Le principe de pollution

Ce qui préoccupe davantage le groupe Eco-Bat, c’est son image. Tout semble bien orchestré de ce côté-là, puisque parmi tous les articles de presse consacrés au scandale sanitaire autour de la STCM, la multinationale réalise l’exploit de ne pas être citée une seule fois ! C’est pourtant l’un des quatre groupes mondiaux du secteur, qui ont récemment fraudé les règles de la concurrence de l’Union Européenne. Les géants du plomb s’étaient entendus pour racheter à bas prix les batteries usagées en Europe de l’ouest, et l’UE avait infligé une amende de 32 millions d’euros à Eco-Bat. Son alter ego français mis en cause n’est autre que Recyclex (ex-Métaleurop), propriété du Suisse Glencore. Eco-bat pourra lui demander conseil, lui qui est longtemps parvenu à étouffer la pollution au plomb engendrée par son ancienne fonderie dans le Pas de Calais. Les 600 hectares environnants constituent l’une des plus grandes zones polluées de France, et vingt ans après la fermeture de l’usine, le plomb explose les seuils autorisés dans les écoles, jardins et entreprises de la commune d’Évin-Malmaison, provoquant des cas de saturnisme (6).
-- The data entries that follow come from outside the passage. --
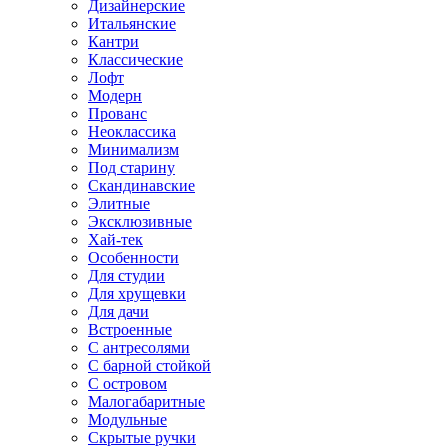
Дизайнерские
Итальянские
Кантри
Классические
Лофт
Модерн
Прованс
Неоклассика
Минимализм
Под старину
Скандинавские
Элитные
Эксклюзивные
Хай-тек
Особенности
Для студии
Для хрущевки
Для дачи
Встроенные
С антресолями
С барной стойкой
С островом
Малогабаритные
Модульные
Скрытые ручки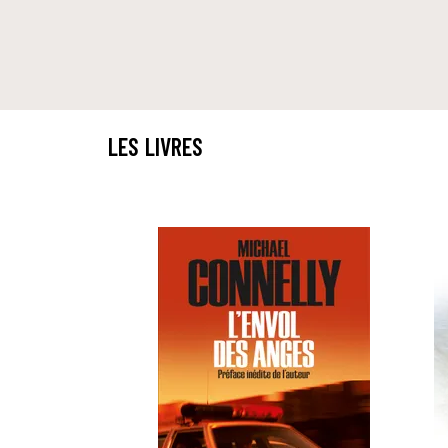
LES LIVRES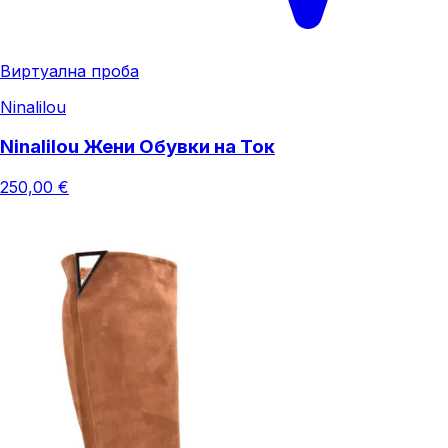
Виртуална проба
Ninalilou
Ninalilou Жени Обувки на Ток
250,00 €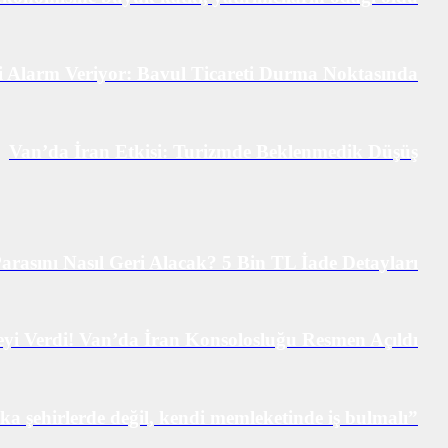
Alarm Veriyor: Bavul Ticareti Durma Noktasında
Van’da İran Etkisi: Turizmde Beklenmedik Düşüş
asını Nasıl Geri Alacak? 5 Bin TL İade Detayları
i Verdi! Van’da İran Konsolosluğu Resmen Açıldı
ka şehirlerde değil, kendi memleketinde iş bulmalı”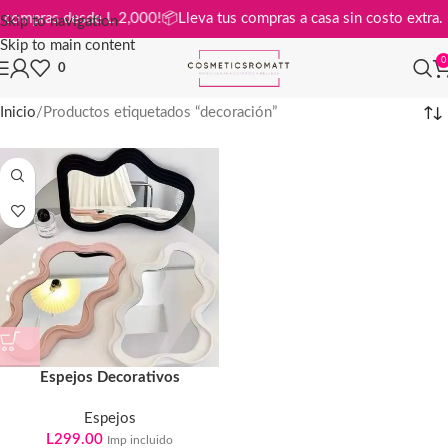
is en compras desde L 2,000!
📦
Lleva tus compras a casa sin costo ext
Skip to navigation
Skip to main content
0
0
Inicio
Productos etiquetados “decoración”
Espejos Decorativos
Espejos
L
299.00
Imp incluido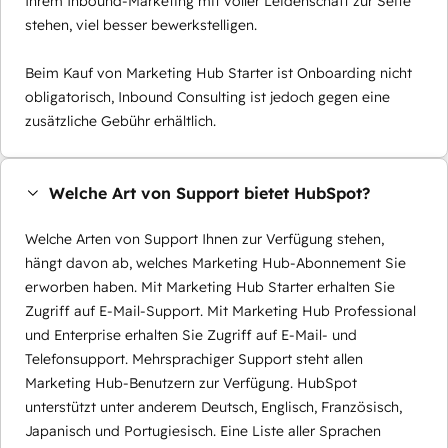
Ihrem Inbound-Marketing mit voller Leidenschaft zur Seite
stehen, viel besser bewerkstelligen.
Beim Kauf von Marketing Hub Starter ist Onboarding nicht
obligatorisch, Inbound Consulting ist jedoch gegen eine
zusätzliche Gebühr erhältlich.
Welche Art von Support bietet HubSpot?
Welche Arten von Support Ihnen zur Verfügung stehen,
hängt davon ab, welches Marketing Hub-Abonnement Sie
erworben haben. Mit Marketing Hub Starter erhalten Sie
Zugriff auf E-Mail-Support. Mit Marketing Hub Professional
und Enterprise erhalten Sie Zugriff auf E-Mail- und
Telefonsupport. Mehrsprachiger Support steht allen
Marketing Hub-Benutzern zur Verfügung. HubSpot
unterstützt unter anderem Deutsch, Englisch, Französisch,
Japanisch und Portugiesisch. Eine Liste aller Sprachen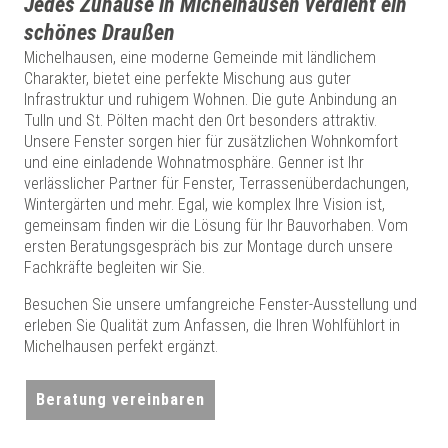
Jedes Zuhause in Michelhausen verdient ein
schönes Draußen
Michelhausen, eine moderne Gemeinde mit ländlichem
Charakter, bietet eine perfekte Mischung aus guter
Infrastruktur und ruhigem Wohnen. Die gute Anbindung an
Tulln und St. Pölten macht den Ort besonders attraktiv.
Unsere Fenster sorgen hier für zusätzlichen Wohnkomfort
und eine einladende Wohnatmosphäre. Genner ist Ihr
verlässlicher Partner für Fenster, Terrassenüberdachungen,
Wintergärten und mehr. Egal, wie komplex Ihre Vision ist,
gemeinsam finden wir die Lösung für Ihr Bauvorhaben. Vom
ersten Beratungsgespräch bis zur Montage durch unsere
Fachkräfte begleiten wir Sie.
Besuchen Sie unsere umfangreiche Fenster-Ausstellung und
erleben Sie Qualität zum Anfassen, die Ihren Wohlfühlort in
Michelhausen perfekt ergänzt.
Beratung vereinbaren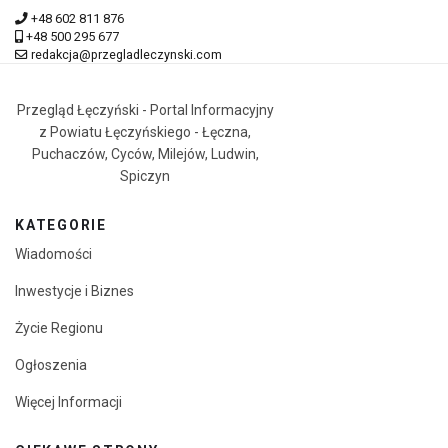
+48 602 811 876
+48 500 295 677
redakcja@przegladleczynski.com
Przegląd Łęczyński - Portal Informacyjny
z Powiatu Łęczyńskiego - Łęczna,
Puchaczów, Cyców, Milejów, Ludwin,
Spiczyn
KATEGORIE
Wiadomości
Inwestycje i Biznes
Życie Regionu
Ogłoszenia
Więcej Informacji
Quant au maire de Toulouse, il semble plus occupé par la santé des promoteurs immobiliers que par celle de ses habitant·es. Il a fait voter à la mi-février au conseil de Toulouse Métropole une modification du PLU permettant au promoteur Kaufman&Broad de construire un complexe immobilier de 800 logements…. au beau milieu de la zone de surveillance sanitaire définie par l’ARS ! En plein délire, le maire prévoit même de construire un groupe scolaire sur ces parcelles. La délibération votée ce 16 février dédouane Toulouse Métropole de toute évaluation environnementale sur le site en amont, puisque une étude a déjà été réalisée, financée par le promoteur lui-même. Tout est aux normes, braves gens, les affaires peuvent continuer !

Texte : Emile Progeault / Illustration : Pierro

1 : Le plomb peut mener à une intoxication, appelée le saturnisme, pouvant occasionner des retards de développement et des atteintes du système nerveux notamment chez l’enfant ou le fœtus chez la femme enceinte.

2 : « Soixante-dix ans de lutte contre la pollution au plomb dans le nord de Toulouse », Médiacités, 6/03/23.

3 : Spéciation, transfert vers les végétaux et approche toxicologique des émissions atmosphériques d’une usine de recyclage de plomb, à l’Institut National Polytechnique de Toulouse, 2009.

4 : Comptes rendus de la pollution des sols, 23/06/20, www.senat.fr.

5 : « Enceinte et contaminée au plomb, le combat d’une Toulousaine face à une bombe à retardement sanitaire », 14/12/22, Médiacités.

6 : Cf l’enquête du documentaire Les enfants du plomb, France 5, 2021, Martin Boudot.